Michael Jackson doctor's trial 'on course' despite appeal, judge says
A judge said that the trial for Michael Jackson's doctor Conrad Murray will proceed "on course," despite his lawyer's last-minute appeal to sequester witnesses prior to his upcoming trial, OnTheRedCarpet.com has learned.
Los Angeles Superior Court Judge Michael Pastor confirmed that jury selection will begin on September 8 as planned, unless the Court of Appeal stays the involuntary manslaughter trial. During jury selection, 480 potential jurors will be brought in over the course of three days.
Those who do not meet qualifications will be dismissed and a group of 100 jurors will appear in court around September 23 for the voir dire process, where the attorneys will select or reject those who do not meet their guidelines.
Autopsy results have shown that the King of Pop died from an overdose of the powerful anesthetic Propofol and two other sedatives. Murray was at the singer's side when he died at age 50 at his Los Angeles on June 25, 2009 and pleaded not guilty in January to a charge of involuntary manslaughter. He faces up to four years in prison if convicted.
Murray's lawyers wanted future jurors to be "insulated" from what they call "pervasive media coverage" of the legal proceedings. Last month, a judge ruled against removing jurors from their homes, saying he did not want to inconvenience potential jurors and make them feel like prisoners.
Murray's lawyers stated in their appeal, which was filed on Friday, September 2, that the "constant media coverage and the persuasiveness of their coverage is a clear and present danger" to Murray's "right to have a verdict based only on the evidence presented in court."
"Every restaurant, bar, gym, supermarket or coffee shop will become a potential source of information" for the jurors, Murray's attorney say in the court papers, obtained by OnTheRedCarpet.com."
Jury selection for Murray's trial is set to begin on September 8. Murray's lawyers want this date postponed until an appeals court rules on the sequestration issue. Opening statements are expected to be made on September 27. The trial is estimated to last between four and six weeks.
Witnesses will not be allowed to testify about the King of Pop's 2005 child molestation case, during which the singer was found not guilty, a judge ruled on August 29, adding that such information is irrelevant to Murray's case and would be distracting and misleading for the jury. They also cannot discuss objects or substances that may have been confiscated from his Neverland Ranch.
"I'm afraid we are not going to be able to put on any evidence in this trial," Murray's attorney, J. Michael Flanagan, said as he headed out of the courtroom.
Jackson was known for his friendships with child and teenage celebrities, such as Macaulay Culkin. "Punky Brewster" actress Soleil Moon Frye recently detailed her own childhood encounters with Jackson in her new book.

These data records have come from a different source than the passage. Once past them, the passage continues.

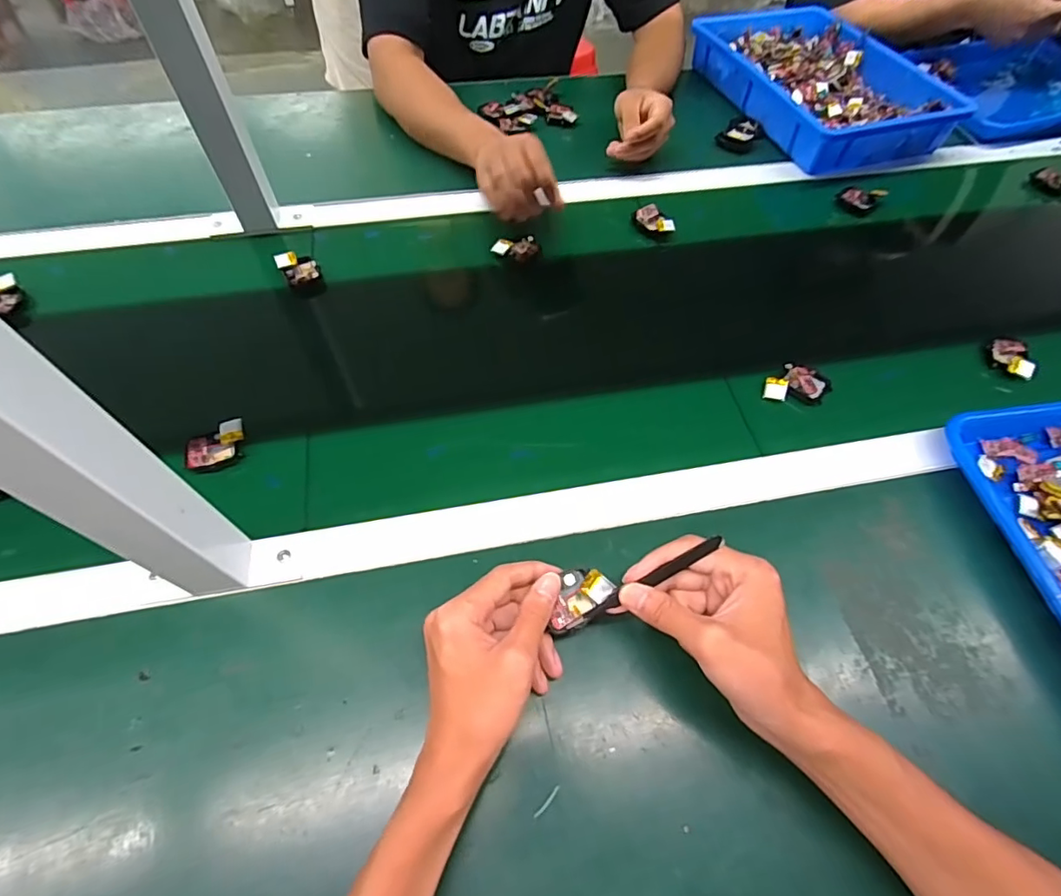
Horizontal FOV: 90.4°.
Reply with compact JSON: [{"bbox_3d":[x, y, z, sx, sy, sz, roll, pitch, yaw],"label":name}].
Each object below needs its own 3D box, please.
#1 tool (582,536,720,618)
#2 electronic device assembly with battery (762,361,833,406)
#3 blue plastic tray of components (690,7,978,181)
[{"bbox_3d":[0.083,0.088,0.355,0.103,0.009,0.009,-30,62,5],"label":"tool"},{"bbox_3d":[0.265,-0.064,0.523,0.063,0.011,0.041,7,59,2],"label":"electronic device assembly with battery"},{"bbox_3d":[0.426,-0.549,0.784,0.238,0.055,0.355,-16,61,-11],"label":"blue plastic tray of components"}]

The judge also posed more hurdles for Murray's attorneys. He said that Arnold Klein, Jackson's dermatologist, is not allowed to testify at the involuntary manslaughter trial.
Murray's attorneys had said that Klein had prescribed the painkiller Demerol to Jackson and that the singer was withdrawing from it at the time of his death. Prosecutors said the defense was trying to divert attention from Murray and pin the blame on Klein.
Others barred from testifying - a police detective who searched Jackson's Neverland Ranch while he was being investigated for child molestation, Grace Rwaramba, former nanny of the singer's children and Chris Carter, a former bodyguard.
Among those who will be allowed to testify at Murray's trial - Karen Faye, Jackson's makeup artist and hair stylist, who has said she became worried about the singer's health prior to his death, physicians David Adams and Allen Metzger, who have treated the him, and the King of Pop's nurse, Cherylin Lee.
Jury selection for Murray's trial is set to begin on September 8. The prosecution has prepared about 30 pages worth of questions for prospective jurors to answer. Murray was ordered to attend a hearing two days earlier.